She needn’t clarify. Jane knew precisely the gentleman referred to. She’d kissed him quite eagerly in the dead of the night. “It was not my intention to put on any type of show for anyone,” she said quietly as they turned down the corridor and then came to a stop beside the first door—her chambers. Or now, her former chambers. “I—”
“Merely spoke the truth.” A wide smile wreathed Lady Chloe’s heart-shaped face. “My brother is unaccustomed to women who speak their opinions.”
The domineering marquess, who’d first greeted her and summarily dismissed her, slipped into her mind. “I gathered as much,” she muttered.
Lady Chloe tossed her head back on a loud, and a not at all ladylike, laugh that would have made Mrs. Belden cringe with horror. “Oh, you are delightful, Mrs. Munroe.” She leaned around Jane and pressed the door handle. “May I speak to you for a moment?”

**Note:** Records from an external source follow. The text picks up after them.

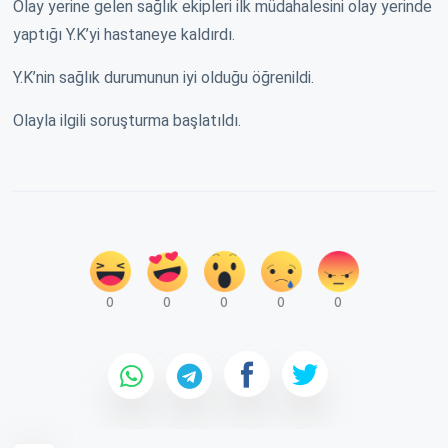
Olay yerine gelen sağlık ekipleri ilk müdahalesini olay yerinde
yaptığı Y.K’yi hastaneye kaldırdı.
Y.K’nin sağlık durumunun iyi olduğu öğrenildi.
Olayla ilgili soruşturma başlatıldı.
0
0
0
0
0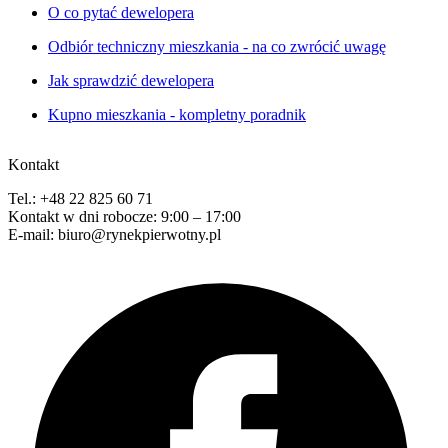
O co pytać dewelopera
Odbiór techniczny mieszkania - na co zwrócić uwagę
Jak sprawdzić dewelopera
Kupno mieszkania - kompletny poradnik
Kontakt
Tel.: +48 22 825 60 71
Kontakt w dni robocze: 9:00 – 17:00
E-mail: biuro@rynekpierwotny.pl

“I—” The young woman sailed past her. Of course, you may. Jane closed the door behind her and froze.
A determined gleam lit the young woman’s soft blue eyes. “Mrs. Munroe—”
“Jane,” she offered. Lady Chloe Edgerton was not a young lady who’d not yet made her Come Out. She was a woman of one and twenty years. Jane had not been hired as a governess, but rather a companion. Or rather, she had been, before the whole business of being sacked by first the marquess and then his sister.
“You must call me, Chloe.” Gabriel’s sister settled her arms akimbo. “And you’re not leaving,” she said with a firm resolve that increased the beat of Jane’s heart.
Life should have taught her the perils of foolishly dreaming and yet that blasted corner of her heart still filled with optimism and innocence clung to the fragile hope. “I’m not.”
“Oh, no,” Chloe gave a firm shake of her head. She caught her lower lip between her teeth. “Well, at first, I’ll admit, when I learned you were coming from Mrs. Belden’s, I was glad to have you gone.” She claimed Jane’s hands in her own and gave a squeeze. “Now, I would have you stay.”
What would the lady say if she were to discover the nasty headmistress had, in fact, turned her out? Likely she’d name her a forever friend. Since that numbing day in Mrs. Belden’s office, when she’d been sacked from her post and then subsequently stole off and lied her way into Gabriel’s home, terror gripped her. “Thank you,” she said softly.
The young woman applied a gentle pressure to her hands once more and then released her. “He means well. Gabriel,” she clarified and stepped away. She wandered a distracted path around the opulent ivory guest chambers and paused beside the small, mahogany table stacked with Jane’s books. Her lips pulled in a grimace. “He’d have me wed.”
And when that was the goal and expectation for any and every lady in Society, this woman would not. “You would remain unwed, then?” Jane asked, studying the young lady’s distracted movements as she ran her fingertips over the aged and cracked leather volumes.
Jaw firmed with determination, Lady Chloe gave a brusque nod. “I will. Despite my brother’s expectations.”
Despite everyone’s expectations. Having lived a life where her mother was nothing more than a plaything to a powerful duke, Jane had vowed to never surrender her happiness or independence to a man. Curiosity tugged at her. What accounted for this young lady’s like sentiments? Something quelled the question on her lips. A knowledge that it wasn’t her right to know; an understanding that it was a truth Lady Chloe would impart if or when she felt Jane was deserving to know.
“You are quiet,” Chloe observed.
She smiled wryly. “I suspect that is why your brother believed I would not suit.”
Chloe’s eyebrows shot up. “He didn’t?”
Jane bit the inside of her cheek at revealing that fact about her employer.
A small laugh bubbled past Chloe’s lips. “Oh, come. I assure you, you’ve freedom to speak candidly with me.” She dropped her voice to a conspiratorial whisper. “Particularly about my domineering brother.”